One of the attractions of a PanCanadian/AEC combination is the complementary assets, said Martin Molyneaux, head of research at FirstEnergy Capital Corp.

Both companies grew into large, natural gas focused independents with international operations from a Western Canadian base.

PanCanadian's key assets are six and a half million acres of freehold lands in southern Alberta where it holds the mineral rights. The lands account for more than half its production and are its largest cash generator. The company has built on the assets by diversifying in the U.K. North Sea, the Gulf of Mexico, and on the East Coast offshore, where it's developing the Deep Panuke natural gas discovery. In the third quarter, PanCanadian's natural gas production averaged about 1 billion cubic feet a day.
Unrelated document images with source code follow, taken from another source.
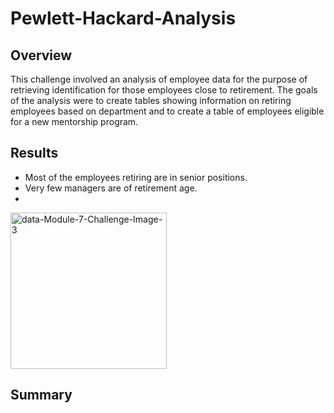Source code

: # Pewlett-Hackard-Analysis

## Overview
This challenge involved an analysis of employee data for the purpose of retrieving identification for those employees close to retirement. The goals of the analysis were to create tables showing information on retiring employees based on department and to create a table of employees eligible for a new mentorship program. 

## Results
- Most of the employees retiring are in senior positions.
- Very few managers are of retirement age.
- 
<img width="250" alt="data-Module-7-Challenge-Image-3" src="https://user-images.githubusercontent.com/18372229/145760876-88d9ccab-4665-4783-bc5e-b1c19505a0c5.png">



## Summary
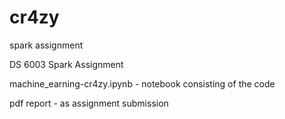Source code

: # cr4zy
spark assignment

DS 6003 Spark Assignment

machine_earning-cr4zy.ipynb - notebook consisting of the code

pdf report - as assignment submission
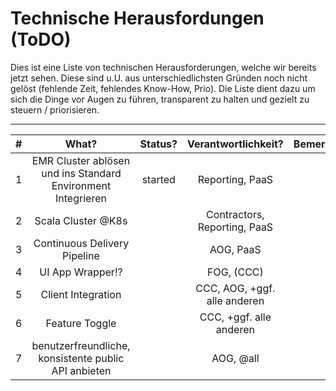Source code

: # Technische Herausfordungen (ToDO)

Dies ist eine Liste von technischen Herausforderungen, welche wir bereits jetzt sehen. Diese sind u.U. aus unterschiedlichsten Gründen noch nicht gelöst (fehlende Zeit, fehlendes Know-How, Prio). Die Liste dient dazu um sich die Dinge vor Augen zu führen, transparent zu halten und gezielt zu steuern / priorisieren.


---


| # |                             What?                            | Status? |      Verantwortlichkeit?      | Bemerkung |
|:-:|:------------------------------------------------------------:|:-------:|:-----------------------------:|-----------|
| 1 | EMR Cluster ablösen und ins Standard Environment Integrieren | started | Reporting, PaaS               |           |
| 2 | Scala Cluster @K8s                                           |         | Contractors, Reporting,  PaaS |           |
| 3 | Continuous Delivery Pipeline                                 |         | AOG, PaaS                     |           |
| 4 | UI App Wrapper!?                                             |         | FOG, (CCC)                    |           |
| 5 | Client Integration                                           |         | CCC, AOG, +ggf. alle anderen  |           |
| 6 | Feature Toggle                                               |         | CCC, +ggf. alle anderen       |           |
| 7 | benutzerfreundliche, konsistente public API anbieten         |         | AOG, @all                     |           |

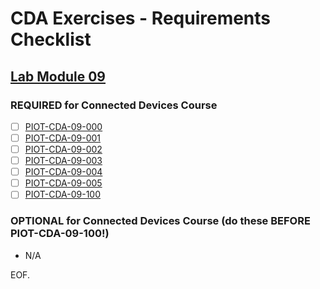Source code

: # CDA Exercises - Requirements Checklist

## [Lab Module 09](https://github.com/orgs/programming-the-iot/projects/1#column-10488503)

### REQUIRED for Connected Devices Course

- [ ] [PIOT-CDA-09-000](https://github.com/programming-the-iot/book-exercise-tasks/issues/10)
- [ ] [PIOT-CDA-09-001](https://github.com/programming-the-iot/book-exercise-tasks/issues/94)
- [ ] [PIOT-CDA-09-002](https://github.com/programming-the-iot/book-exercise-tasks/issues/98)
- [ ] [PIOT-CDA-09-003](https://github.com/programming-the-iot/book-exercise-tasks/issues/97)
- [ ] [PIOT-CDA-09-004](https://github.com/programming-the-iot/book-exercise-tasks/issues/96)
- [ ] [PIOT-CDA-09-005](https://github.com/programming-the-iot/book-exercise-tasks/issues/95)
- [ ] [PIOT-CDA-09-100](https://github.com/programming-the-iot/book-exercise-tasks/issues/4)

### OPTIONAL for Connected Devices Course (do these BEFORE PIOT-CDA-09-100!)
- N/A

EOF.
AEC, with1.4-billion cubic feet a day of production in the third quarter, has large natural gas operations in Western Canada and wants to bulk up internationally. It already has a significant presence in Ecuador and the U.S.

"[Combined] you would have a producer that's closing in on 300,000 barrels a day [of oil], and closing in on 3 billion cubic feet of natural gas a day, which would make it easily North America's largest natural gas producer," Mr. Molyneaux said.